The career reviewers reading your CSR are still reading it. The signal-vs-noise filter is at the top, not in the middle — which is exactly why writing that anticipates the top of the chain, rather than depending on it, holds up.
Reviewer-Agnostic Writing
The discipline that gets exposed in periods like this is whether a sponsor's writing was built to depend on a specific reviewer relationship — or built to stand on its own.
Submissions that were written to anticipate the questions, cite the relevant guidance explicitly, lay out alternative analyses in the appendix, and resolve foreseeable interpretive ambiguities in the text — those submissions do disproportionate work in transitional periods. The reviewer who picks them up does not need to escalate. The reviewer's manager does not need to call up the chain for a definitive read.
Submissions that were written assuming the sponsor's existing relationship with a specific division would carry the ambiguous calls — those submissions slow down in transitional periods. Every ambiguous call is now a longer round trip than it was a month ago.
This is not a new principle. It is the principle that every senior regulatory writer was taught and that gets forgotten the longer a program runs with a stable review team. The current FDA leadership turnover is making it visible again.
The 60-Day Reset
Sponsors with submissions in active CDER review should do four concrete things over the next 60 days.
Re-read the briefing document. Read it as a reviewer who has never spoken to your team. Mark every spot where the text assumes a prior conversation, a prior decision, or a prior relationship. Those are the spots where an interim reviewer is going to send an Information Request. Either rewrite the section to stand on its own, or pre-empt the IR with a short appendix.

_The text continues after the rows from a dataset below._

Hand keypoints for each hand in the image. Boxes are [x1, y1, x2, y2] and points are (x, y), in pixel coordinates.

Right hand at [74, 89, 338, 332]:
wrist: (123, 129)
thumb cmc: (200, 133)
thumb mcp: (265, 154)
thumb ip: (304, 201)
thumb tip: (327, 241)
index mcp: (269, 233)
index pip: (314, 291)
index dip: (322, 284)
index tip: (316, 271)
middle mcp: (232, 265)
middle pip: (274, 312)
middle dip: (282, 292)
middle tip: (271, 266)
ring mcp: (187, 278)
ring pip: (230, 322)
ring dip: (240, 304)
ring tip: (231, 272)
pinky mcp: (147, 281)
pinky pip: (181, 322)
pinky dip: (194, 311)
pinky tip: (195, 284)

Inventory the in-flight Information Requests. For each IR awaiting response, check whether the response leans on a verbal alignment that was reached in a meeting two quarters ago. If yes, restate the alignment explicitly in the response and reference the meeting minutes. Do not assume institutional memory across a leadership transition.

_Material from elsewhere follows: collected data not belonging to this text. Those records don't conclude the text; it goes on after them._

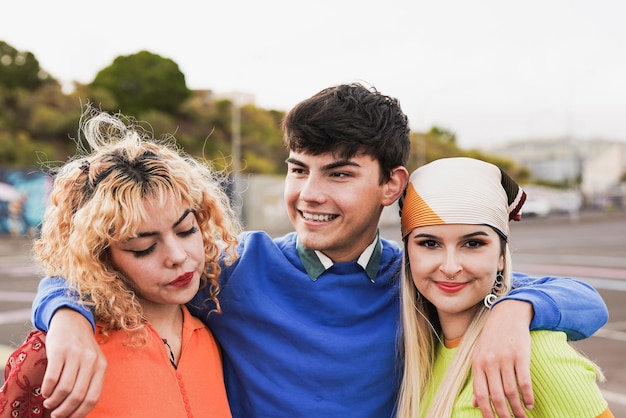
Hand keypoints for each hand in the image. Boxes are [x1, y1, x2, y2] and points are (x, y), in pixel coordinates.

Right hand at [41, 308, 106, 417]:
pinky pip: (52, 377)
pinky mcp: (60, 350)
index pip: (93, 398)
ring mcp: (76, 355)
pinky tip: (46, 391)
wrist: (72, 320)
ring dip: (54, 401)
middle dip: (64, 410)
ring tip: (49, 402)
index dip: (80, 413)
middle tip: (56, 414)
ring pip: (64, 388)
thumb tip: (79, 409)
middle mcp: (91, 361)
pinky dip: (47, 389)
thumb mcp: (93, 361)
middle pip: (78, 396)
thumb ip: (90, 380)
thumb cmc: (82, 347)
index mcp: (102, 366)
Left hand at [472, 300, 533, 417]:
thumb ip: (478, 378)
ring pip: (511, 392)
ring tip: (522, 417)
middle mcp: (489, 362)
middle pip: (497, 396)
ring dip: (518, 408)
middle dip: (504, 415)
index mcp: (477, 364)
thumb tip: (475, 402)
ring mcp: (505, 359)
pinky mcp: (521, 356)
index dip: (486, 412)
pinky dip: (527, 396)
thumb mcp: (479, 355)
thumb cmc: (492, 338)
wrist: (507, 315)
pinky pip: (524, 382)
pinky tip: (530, 404)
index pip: (480, 394)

Plan the next Type B / Type C meeting for the existing guidance corpus. Build the briefing document against published guidance, not against the draft guidance you were hoping would land first. If the draft drops mid-cycle, you can add a supplement. If it does not, your meeting is still on solid ground.

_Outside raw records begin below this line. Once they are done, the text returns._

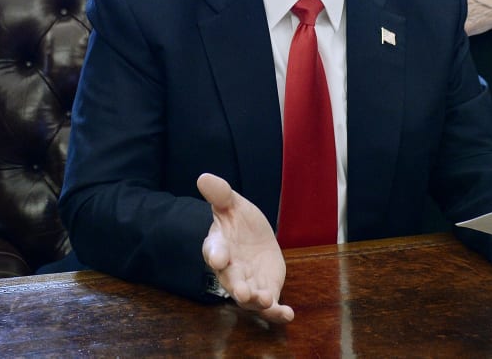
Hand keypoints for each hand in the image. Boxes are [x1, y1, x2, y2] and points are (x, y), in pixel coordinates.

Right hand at [197, 173, 293, 323]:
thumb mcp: (232, 204)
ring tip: (266, 301)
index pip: (213, 250)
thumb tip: (204, 177)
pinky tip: (288, 315)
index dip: (215, 254)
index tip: (218, 257)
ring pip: (250, 297)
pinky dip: (278, 313)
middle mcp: (230, 269)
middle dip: (236, 287)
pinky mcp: (266, 290)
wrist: (252, 236)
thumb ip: (220, 194)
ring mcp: (248, 283)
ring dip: (257, 301)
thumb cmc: (237, 221)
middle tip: (242, 292)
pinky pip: (270, 306)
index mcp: (218, 246)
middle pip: (231, 281)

Identify the two informational triggers that will sharpen the picture. Those are: the next named CDER acting director, and the next named Commissioner. Plan for both names to land inside a 60–90 day window. Plan the submission cadence so the next major milestone is not gated on either name.
What Holds
Existing CDER guidance is the operative reference. Existing meeting decisions hold. Existing review timelines hold. The PDUFA clocks keep running. The reviewers reading your file keep reading it.
The discipline this requires is to treat the existing published guidance and existing meeting record as the foundation of submission strategy — not as a transient state about to be replaced. Teams that build their narratives against "the new direction we expect when the next chief is named" will rewrite those narratives twice. Teams that build their narratives against what exists, and add supplements when new direction lands, will run cleaner cycles.
The larger lesson from the past fifteen days is not that the FDA is unstable. The FDA has run through commissioner transitions before. The lesson is that the writing function is what carries continuity when the review function is in flux. A submission that reads cleanly to any qualified reviewer — not the specific reviewer the sponsor had been building rapport with — is the only kind of submission that survives a turnover year intact.
The work itself does not change. The way the work is written has to.